Ovarian tissue samples were fixed in 10% neutral formalin solution overnight, embedded in paraffin, and cut into 4-μM thick sections. Subsequently, the sections were stained with hematoxylin and eosin (H&E) according to standard protocols. Light microscopy was performed to observe the results and acquire images.
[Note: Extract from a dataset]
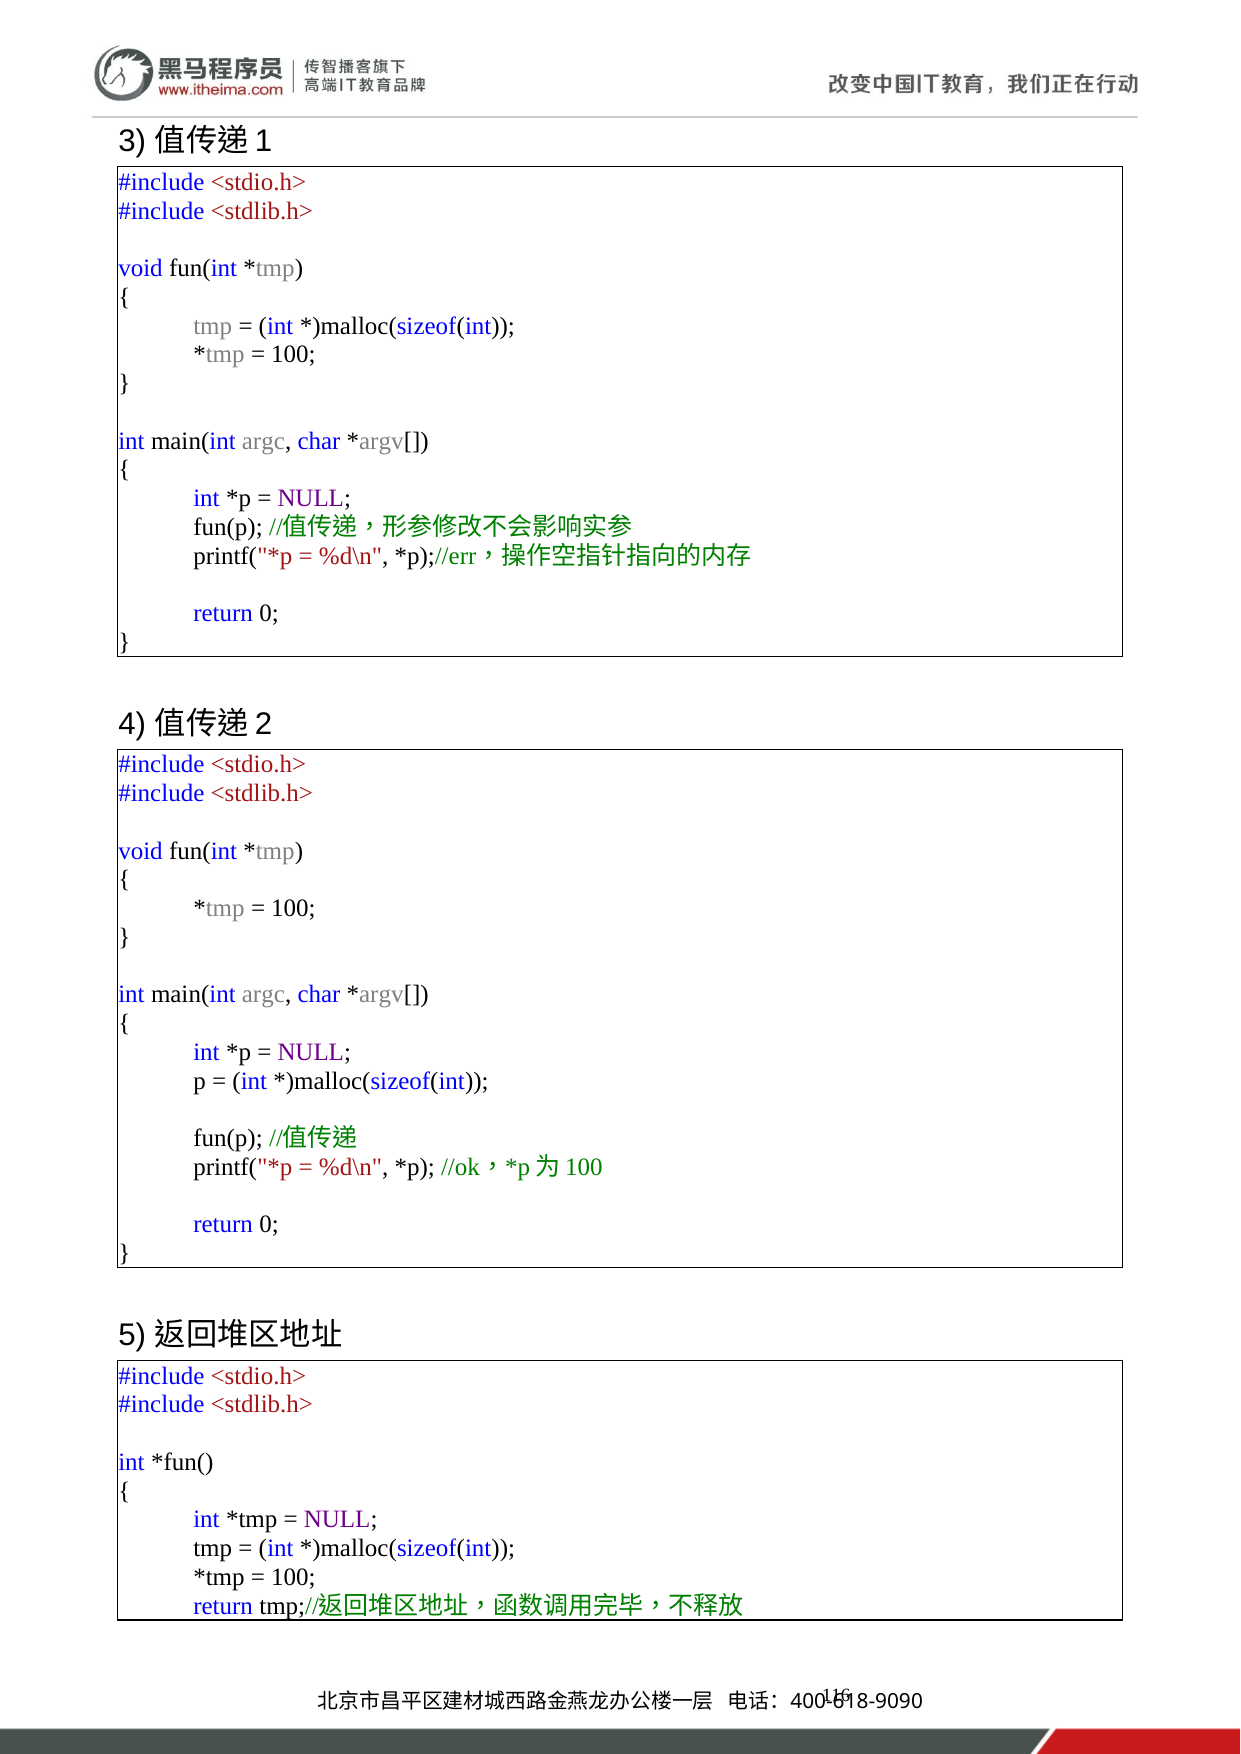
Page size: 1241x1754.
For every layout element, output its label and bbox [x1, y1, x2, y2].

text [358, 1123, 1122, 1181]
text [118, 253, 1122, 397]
picture [0, 1669, 1241, 1754]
Prussian blue staining and immunohistochemistry

All mouse ovarian specimens were fixed with 4% formaldehyde, embedded in paraffin, and cut into 5-μM thick sections. Following paraffin removal and dehydration, sections were incubated in 3% hydrogen peroxide for 30 min to quench endogenous non-specific peroxidase activity. For Prussian blue staining, slides were immersed for 15–25 min in a mixed solution of equal parts of 2% potassium ferrocyanide and 2% hydrochloric acid. For immunohistochemistry, operations were conducted following standard protocols. Samples were incubated with anti-GPX4 antibody (1:400, BOSTER, #BA3802-1) overnight at 4 °C and subsequently rinsed with PBS. Samples were then incubated with HRP-labeled anti-rabbit/mouse secondary antibody (Shanghai WellBio technology Co., Ltd., China, #WB0177 / #WB0176) for 45 min at 37 °C. Finally, all slides were incubated with 3,3-diaminobenzidine tetrahydrochloride (Maxim, China) for 6 min and counterstained with hematoxylin. After absolute ethanol dehydration and neutral gum sealing, the specimens were observed and photographed under a microscope (Leica, German).

Statistical analyses

Data were analyzed using GraphPad Prism software (v.8.1.2, La Jolla, CA, USA). Analysis was performed using Student’s t test between two groups and one-way ANOVA among three or multiple groups. We statistically compared the similar variances between the groups as well. All analyses were conducted with SPSS 21.0 software. Statistical significance was considered at P < 0.05.

Author contributions

Z-XN and Y-SL conducted all experiments and prepared the figures and the manuscript. DS collected and contributed patient follicular fluid and wrote the manuscript. JD and S-SM assisted with statistics. SS, WC, JY, and LZ reviewed and edited the manuscript. Y-PK provided clinical data and concepted the manuscript. M-QL, Z-LC, and C-QY initiated and supervised the project and concepted the manuscript. All the authors were involved in writing the manuscript.

Funding

This work was supported by the National Natural Science Foundation of China (No. 82074206) and Science and Technology Innovation Action Plan of Shanghai Science and Technology Commission (No. 21Y21920500).

Data availability

All sequencing profiles, including RNA-seq and miRNA-seq, were uploaded to GEO (GSE205494, GSE205579).

Competing interests

The authors declare no competing interests.

Ethics approval

The experiments involving patients were approved by the Ethics Committee of Changhai Hospital (Registration no. CHEC 2019-100) and were conducted in compliance with the Declaration of Helsinki. Informed consent was signed by the patient who provided follicular fluid. Considering the retrospective nature of the study, informed consent was not required, and patient data were used anonymously. In addition, animal experiments were carried out at the Central Laboratory of Changhai Hospital and approved by the Experimental Animal Ethics Review Committee (Registration no. CHEC(AE) 2022-002).

Supplementary information

The online version contains supplementary material available at 10.1038/s41419-022-05037-8.